Asian-American and Pacific Islander (AAPI) advocates applauded the Indiana Court of Appeals decision Friday to vacate Purvi Patel's feticide conviction, as well as the decision to downgrade her conviction for neglect of a dependent. After re-sentencing, Patel — who had been serving a 20-year sentence for both convictions — could potentially be eligible for immediate release due to time already served.
"Ms. Patel's case represents another attack on the reproductive health care of those women who are most vulnerable — Asian-American women," Amina Abbas, Asian Pacific Islander American Health Forum (APIAHF) director of government relations, told NBC News. "As the case made clear, Indiana's law presented clear constitutional challenges and sought to criminalize women by punishing them for abortion — putting all women at risk. We hope this case highlights that laws like Indiana's are an affront to the health and dignity of all women."
Advocates are concerned that AAPIs and other women of color are disproportionately affected by these kinds of laws and by the lack of access to quality health care due to poverty, cultural barriers, and racist myths and stereotypes.

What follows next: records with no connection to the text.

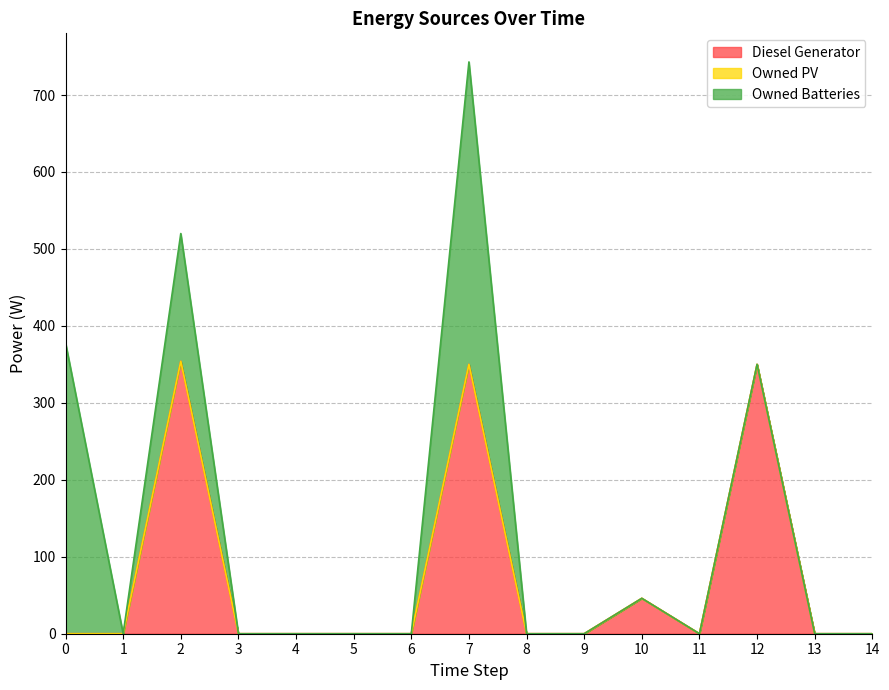

Is the value of Owned PV at 1 greater than the value of Diesel Generator at 12?

No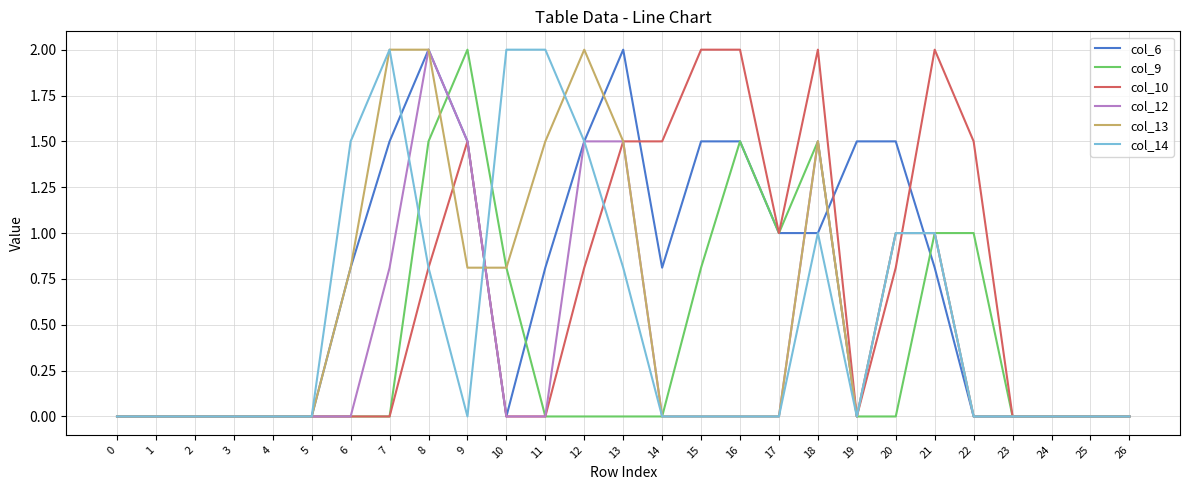

How many series are shown in this chart?

6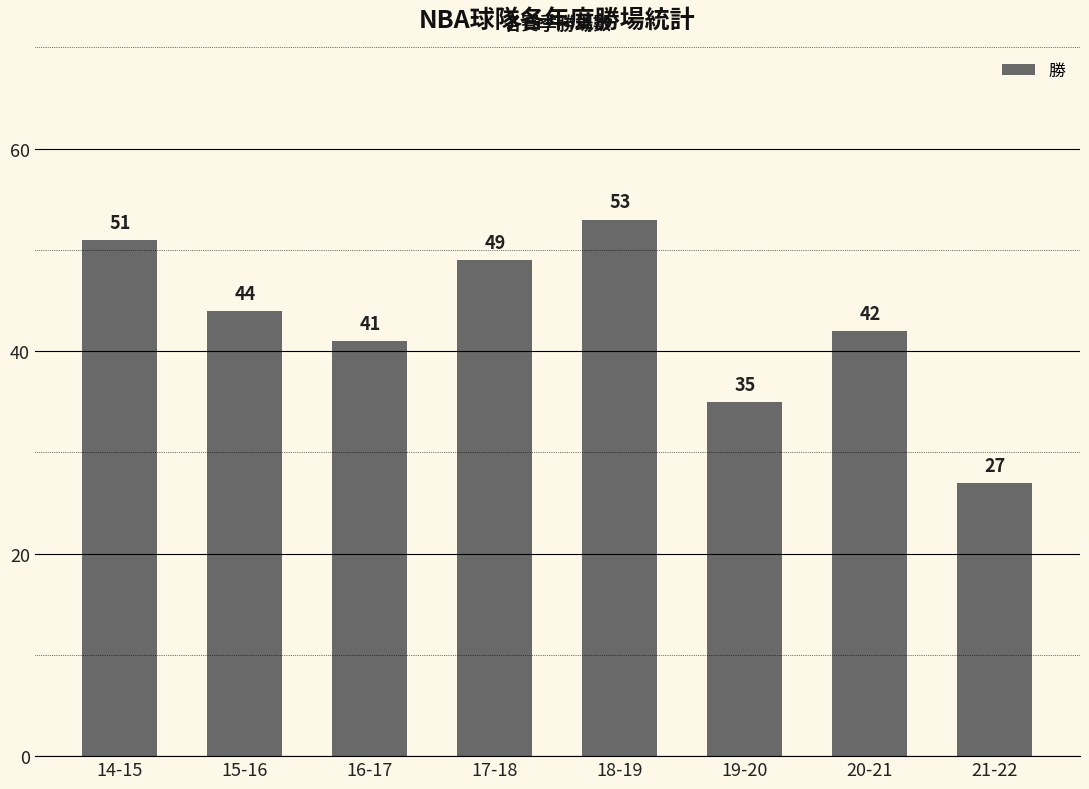

The chart shows a value of 18 at 19-20. True or false?

False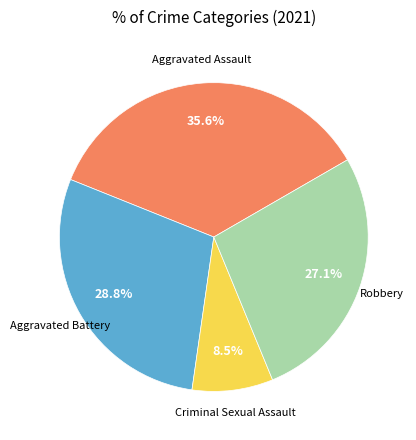

Is there any slice that represents more than half of the pie?

No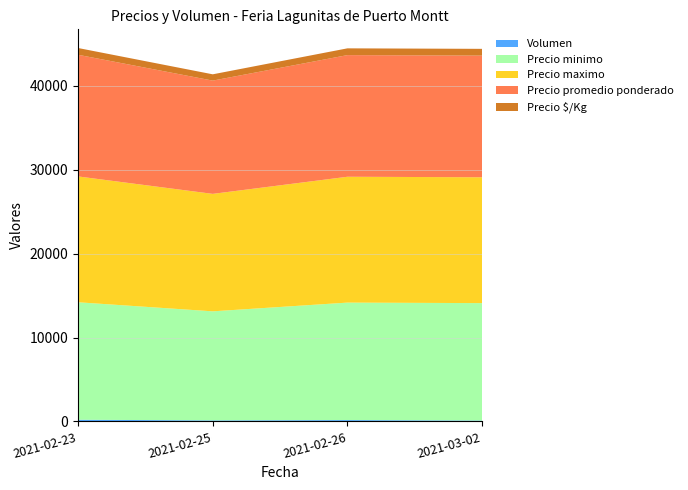

Reading left to right, list all the values displayed in this chart.

Volumen: 2021-02-23=200	2021-02-25=120	2021-02-26=160	2021-03-02=100
Precio minimo: 2021-02-23=14000	2021-02-25=13000	2021-02-26=14000	2021-03-02=14000
Precio maximo: 2021-02-23=15000	2021-02-25=14000	2021-02-26=15000	2021-03-02=15000
Precio promedio ponderado: 2021-02-23=14500	2021-02-25=13500	2021-02-26=14500	2021-03-02=14500
Precio $/Kg: 2021-02-23=806	2021-02-25=750	2021-02-26=806	2021-03-02=806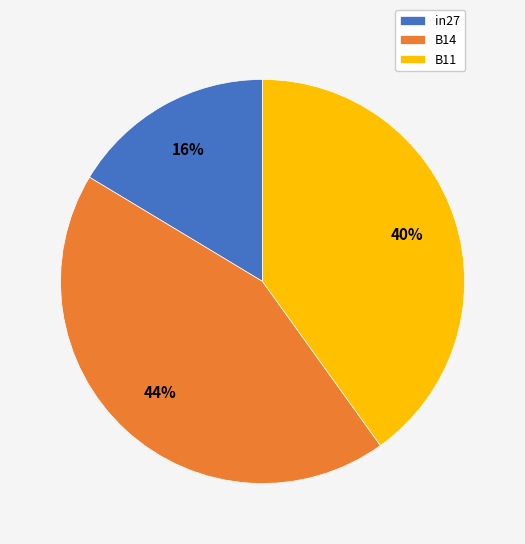

Do B11 and in27 together represent more than half of the pie?

Yes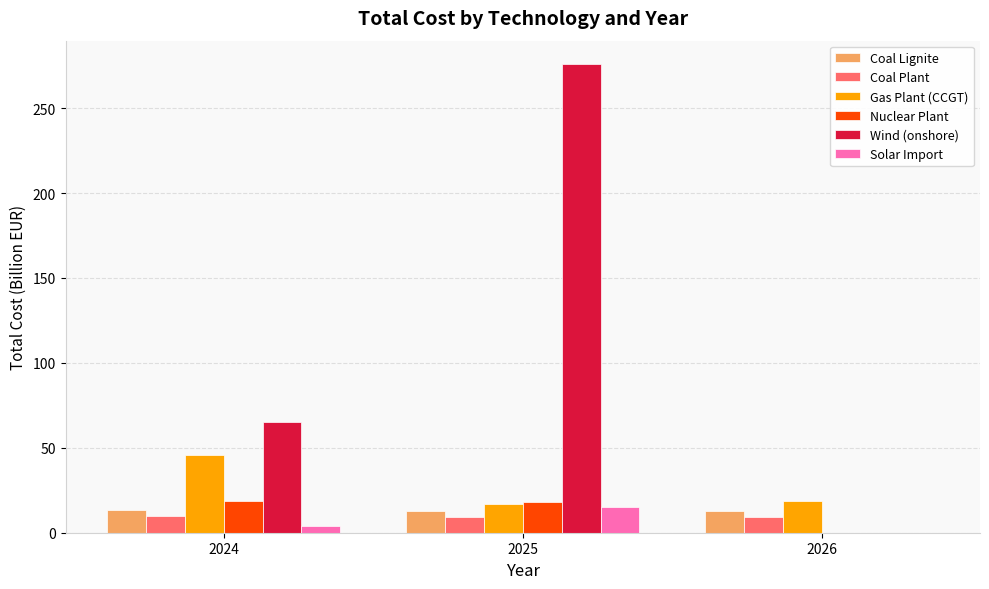

Which series has the largest total across all categories?

Wind (onshore)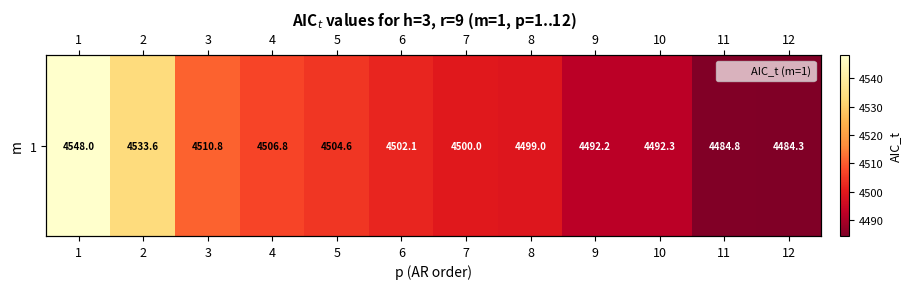

What is the difference between the maximum and minimum values?

63.7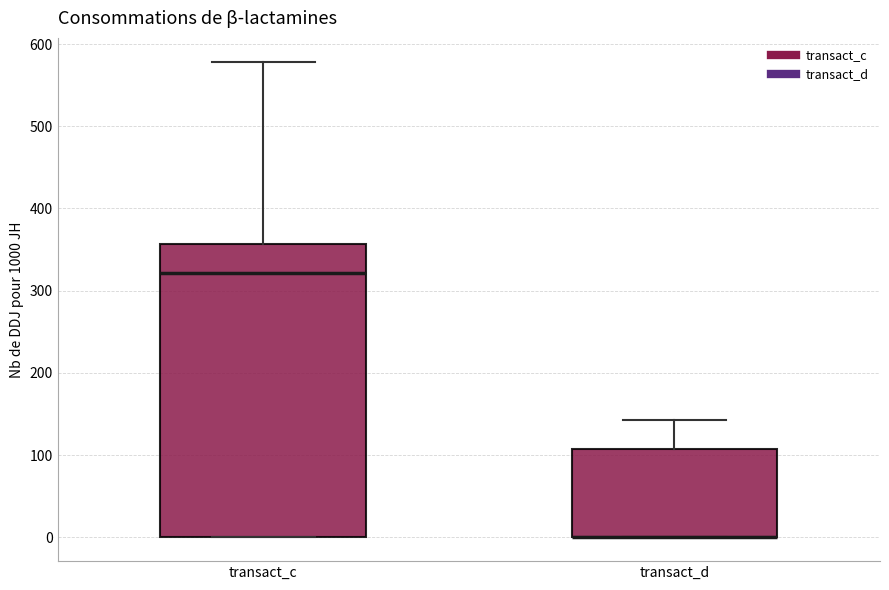

Where is the upper edge of the box for transact_d on the y-axis? The values are not printed on the chart, so give them approximately, as read against the axis.

110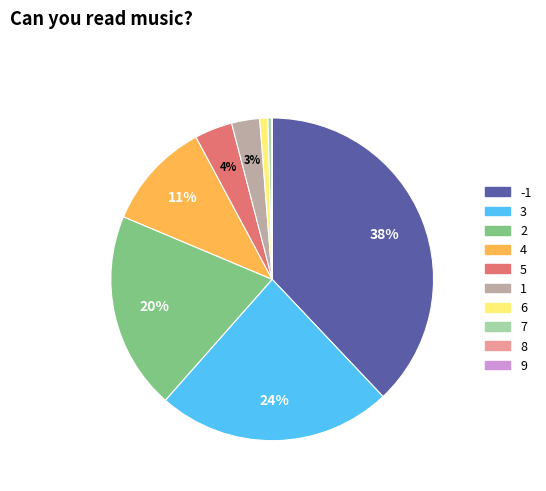

Does 6 account for over 50% of the chart?

No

"We are thrilled that this wrongful conviction has been overturned," Lakshmi Sridaran, South Asian Americans Leading Together (SAALT) director of national policy and advocacy, told NBC News. "It's important to remember that Indiana has enforced its feticide law against two pregnant women, both of whom are Asian American. We hope the strong precedent set in Patel's appeal will protect women of color in states like Indiana and others where laws that should protect them often end up criminalizing them instead."
Indiana's feticide law was originally passed to protect pregnant women from violence after a pregnant bank teller was shot during a 2008 bank robbery. However, while only two percent of Indiana's population is Asian American, the only women ever charged with feticide in Indiana have been Asian American — Patel and Bei Bei Shuai. Shuai was charged with feticide in 2011 after a failed suicide attempt resulted in a miscarriage, but the charge was later dropped as part of a plea deal.
"Today, the court did the right thing," Leng Leng Chancey, NAPAWF deputy director of systems and sustainability, told NBC News. "However, we cannot leave our fate in the hands of the courts; we must remain vigilant. We know that AAPI women are vulnerable to being targeted because of myths and racist and negative stereotypes about our reproductive decision making. We must continue to dispel these myths and advocate for quality, affordable and culturally competent health care."
APIAHF, SAALT, NAPAWF, along with 17 other AAPI nonprofit organizations, filed an amicus curiae brief together in support of Patel's appeal.